South Eastern Asia, including Malaysia, Laos, Thailand, and Indonesia, and the western side of India, enjoy a wet tropical climate with hot weather all year round and a pronounced monsoon season. These areas see summer temperatures in the high 20s to low 30s and winter temperatures in the mid 20s. Night times only cool off by a few degrees and humidity is always high. Rainfall is low out of the wet season which lasts from June till August. The wet season sees dramatic downpours and impressive thunderstorms. Modern cities are equipped with immense monsoon drains to accommodate these deluges, but even here flash flooding can occur and sometimes even landslides. High rainfall and humidity support extensive rainforests. In the dry season the beaches and reefs of South Eastern Asia are a pull for tourists from all over the world. While it is heavily developed there are still many pockets of unspoilt paradise.
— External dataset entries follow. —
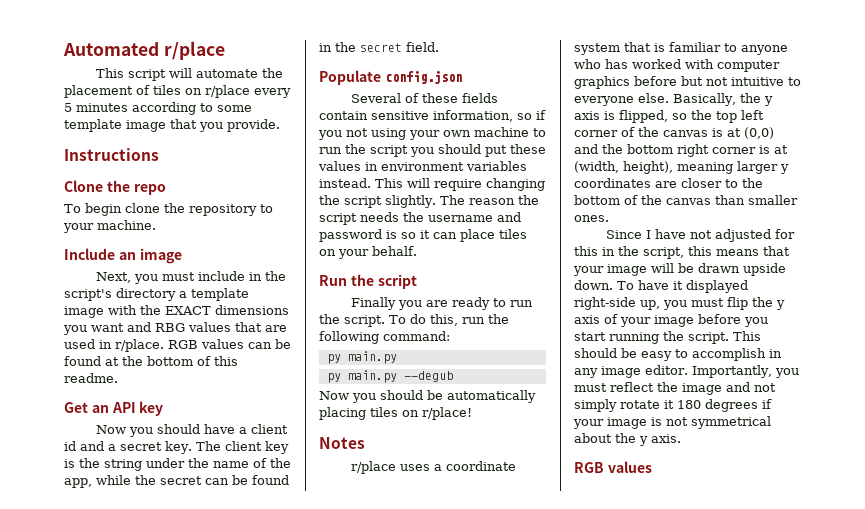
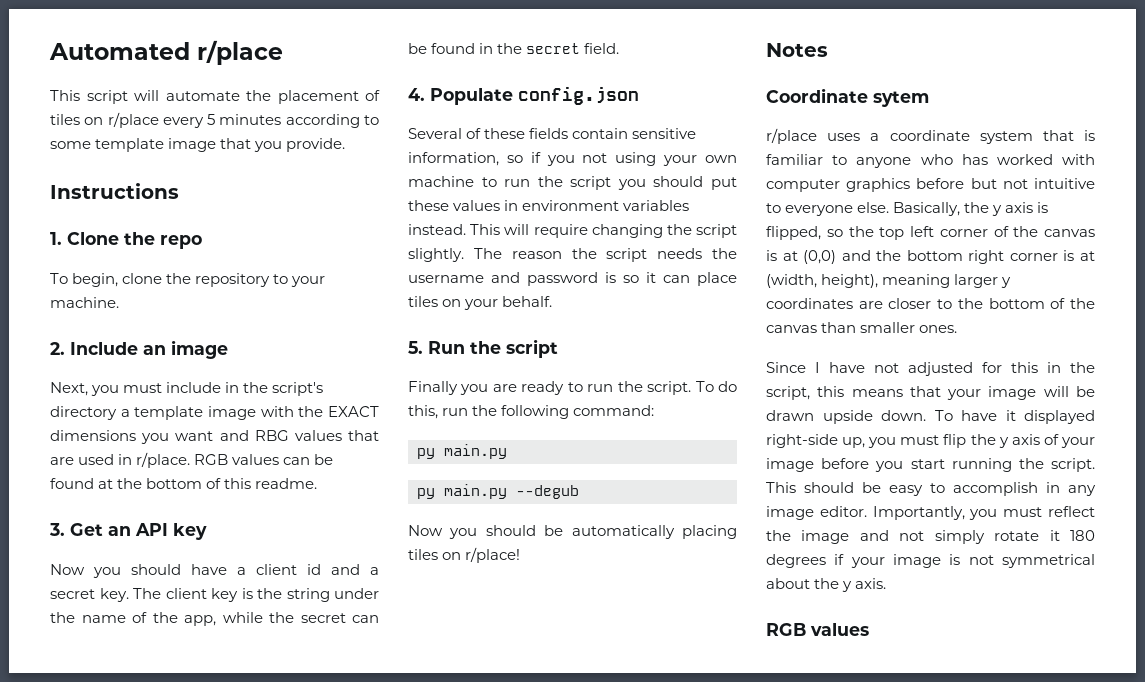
(159, 154) none -> [50,232,62,245] 1.
[85,203,122,216] begin -> [72,273,119,287] begin,
(156, 225) none -> [50,342,65,355] 2.
(118, 378) none -> [49,523,65,536] 3.
(439, 47) none -> [408,88,425,101] 4.
(417, 251) none -> [408,341,423,354] 5.
(365, 443) none -> [766,88,929,107] // Coordinate sytem

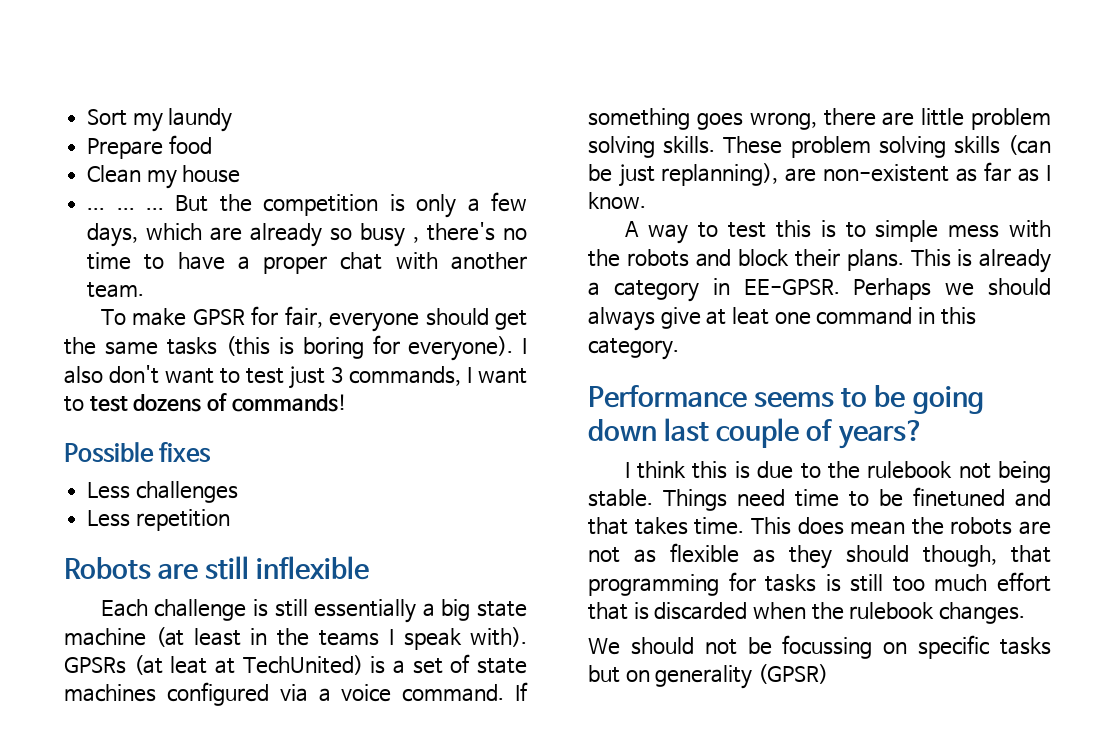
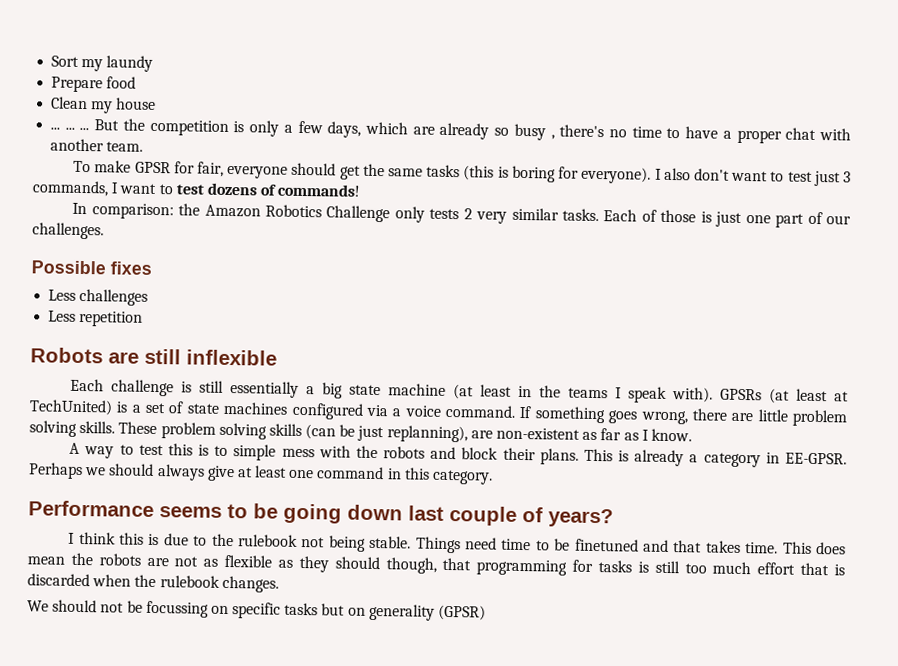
(347, 403) none -> [72,202,852,228] [32,222,104,240] // In comparison: the Amazon Robotics Challenge only tests 2 very similar tasks. Each of those is just one part of our challenges.
[170,656,208,674] leat -> [796,388,829,402] least
[731,307,769,325] leat -> [255,465,288,478] least

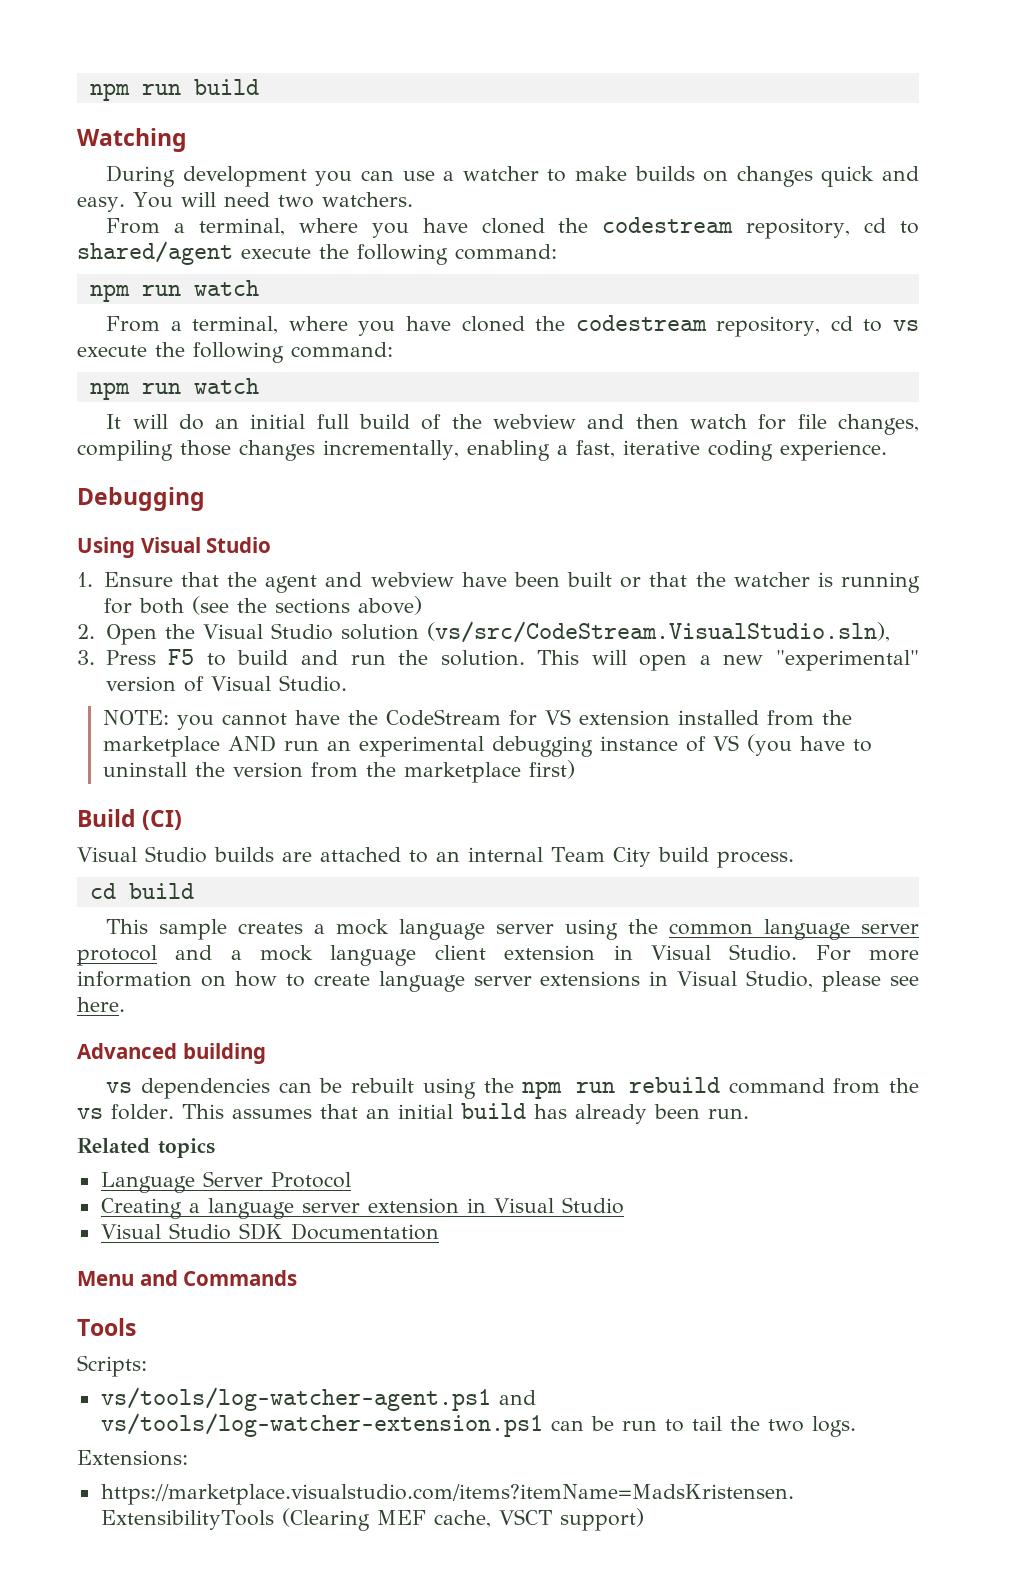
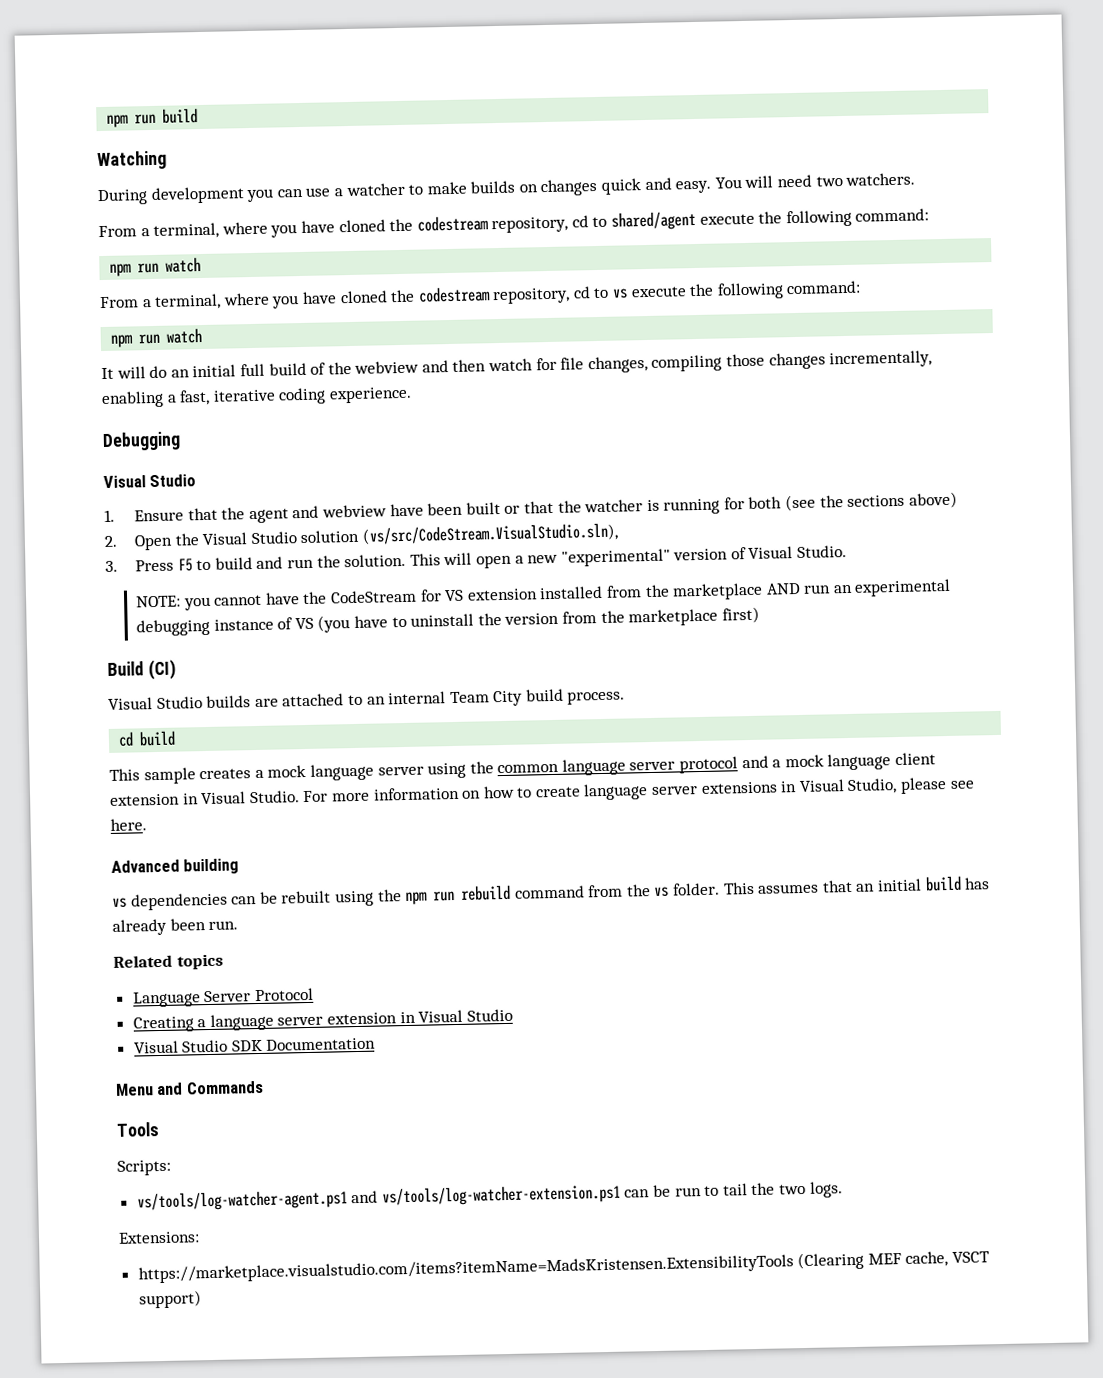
[77,537,135,558] Using -> (181, 441) none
Northern Asia is western Russia. The Ural Mountains divide European Russia from Asian Russia. Russia is the largest country in the world and is dominated by a humid continental climate in the southern half, and a sub-arctic climate in the north, with northern Russia lying within the Arctic Circle. Mountains in the south prevent warm air masses from entering Russia and the country is at the mercy of Artic weather fronts. Southern regions, due to their great distance from the sea and the moderating effects of sea winds, see large seasonal differences in temperature. Summer in these areas is surprisingly hot, with some far south regions being subtropical. Samara, in the south, sees average summer highs in the mid 20s. Spring and summer see the majority of this region's rain and are generally quite wet. Winter, what Russia is famous for, is decidedly harsh and difficult to acclimatise to. This extends to every part of the country. Far from the sea and with Arctic winds blowing in from the north, winter is long and unbearably cold. Samara, which sees the balmy summers mentioned above, sees average highs around -9°C in January, with average lows of -16°C. Rivers freeze across Russia, apart from in the sub-tropical extreme south. Further north, rivers may only be unfrozen for one-hundred days in a year. Even further north, in the Arctic Circle, permafrost rarely thaws. In the Arctic tundra trees cannot grow. The wind regularly gets up to 60 mph; desert-like precipitation levels fall in snow. In the summer, temperatures can get up to around 12°C, falling sometimes below freezing at night. Daylight, in northern areas, can last for months. In the winter, temperatures around -28°C are the norm and lows of -50°C don't surprise anyone. The darkness sets in and daylight can disappear for months.